Copy exactly the lines from the one containing "MÁS HISTORIAS" through the last line of the records below, including both, and leave out any pictures.

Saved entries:
+-------+

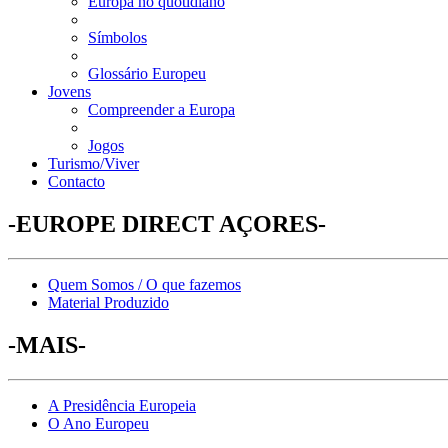
Europa no quotidiano
Símbolos
Glossário Europeu
Jovens
Compreender a Europa
Jogos
Turismo/Viver
Contacto
-EUROPE DIRECT AÇORES-
Quem Somos / O que fazemos
Material Produzido
-MAIS-
A Presidência Europeia
O Ano Europeu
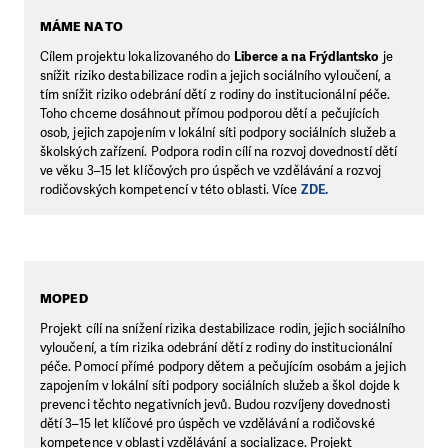
MÁME NA TO
Cílem projektu lokalizovaného do
Liberce a na Frýdlantsko
je
snížit riziko destabilizace rodin a jejich sociálního vyloučení, a
tím snížit riziko odebrání dětí z rodiny do institucionální péče.
Toho chceme dosáhnout přímou podporou dětí a pečujících
osob, jejich zapojením v lokální síti podpory sociálních služeb a
školských zařízení. Podpora rodin cílí na rozvoj dovedností dětí
ve věku 3–15 let klíčových pro úspěch ve vzdělávání a rozvoj
rodičovských kompetencí v této oblasti. Více
ZDE.
MOPED
Projekt cílí na snížení rizika destabilizace rodin, jejich sociálního
vyloučení, a tím rizika odebrání dětí z rodiny do institucionální
péče. Pomocí přímé podpory dětem a pečujícím osobám a jejich
zapojením v lokální síti podpory sociálních služeb a škol dojde k
prevenci těchto negativních jevů. Budou rozvíjeny dovednosti
dětí 3–15 let klíčové pro úspěch ve vzdělávání a rodičovské
kompetence v oblasti vzdělávání a socializace. Projekt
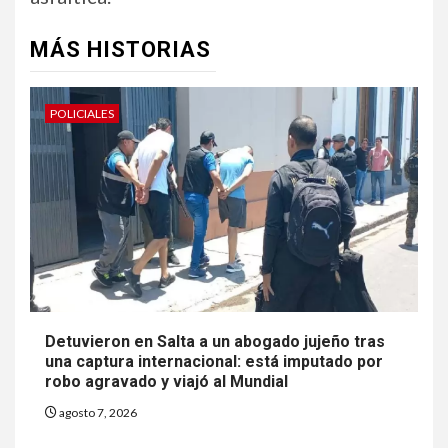
MÁS HISTORIAS
POLICIALES
Detuvieron en Salta a un abogado jujeño tras
una captura internacional: está imputado por
robo agravado y viajó al Mundial
agosto 7, 2026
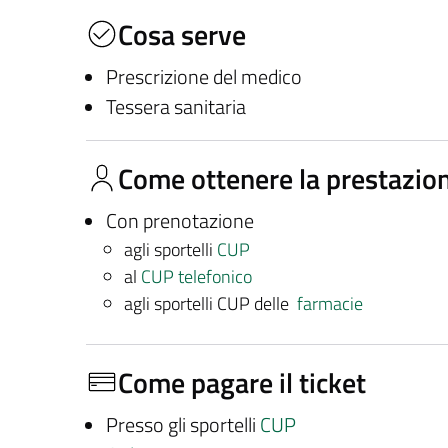
Cosa serve
Prescrizione del medico
Tessera sanitaria
Come ottenere la prestazio
Con prenotazione
agli sportelli
CUP
al
CUP telefonico
agli sportelli CUP delle
farmacie
Come pagare il ticket
Presso gli sportelli
CUP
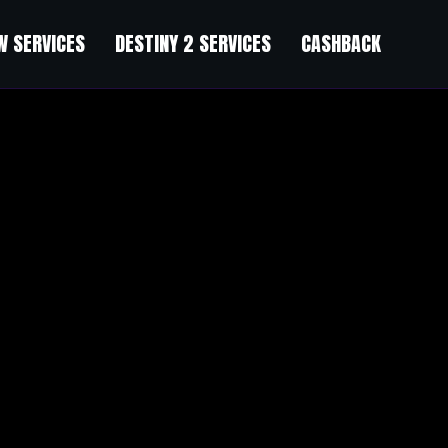
 SERVICES
DESTINY 2 SERVICES
CASHBACK
 Sector
”
latform available right now. (from what I’ve read) Is that what you’re u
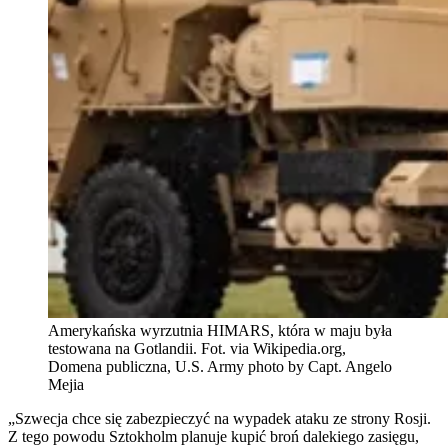
Amerykańska wyrzutnia HIMARS, która w maju była
testowana na Gotlandii. Fot. via Wikipedia.org,
Domena publiczna, U.S. Army photo by Capt. Angelo
Mejia
„Szwecja chce się zabezpieczyć na wypadek ataku ze strony Rosji.
Z tego powodu Sztokholm planuje kupić broń dalekiego zasięgu,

+-------+

ANSWER SECTION –
MÁS HISTORIAS
POLICIALES
Detuvieron en Salta a un abogado jujeño tras
una captura internacional: está imputado por
robo agravado y viajó al Mundial
agosto 7, 2026
Cosa serve
Prescrizione del medico
Tessera sanitaria
Come ottenere la prestazio
Con prenotazione
agli sportelli
CUP
al
CUP telefonico
agli sportelli CUP delle
farmacie
Come pagare il ticket
Presso gli sportelli
CUP
 SERVICES
DESTINY 2 SERVICES
CASHBACK
 Sector
”
latform available right now. (from what I’ve read) Is that what you’re u
Amerykańska wyrzutnia HIMARS, która w maju była
testowana na Gotlandii. Fot. via Wikipedia.org,
Domena publiczna, U.S. Army photo by Capt. Angelo
Mejia
„Szwecja chce się zabezpieczyć na wypadek ataku ze strony Rosji.
Z tego powodu Sztokholm planuje kupić broń dalekiego zasięgu,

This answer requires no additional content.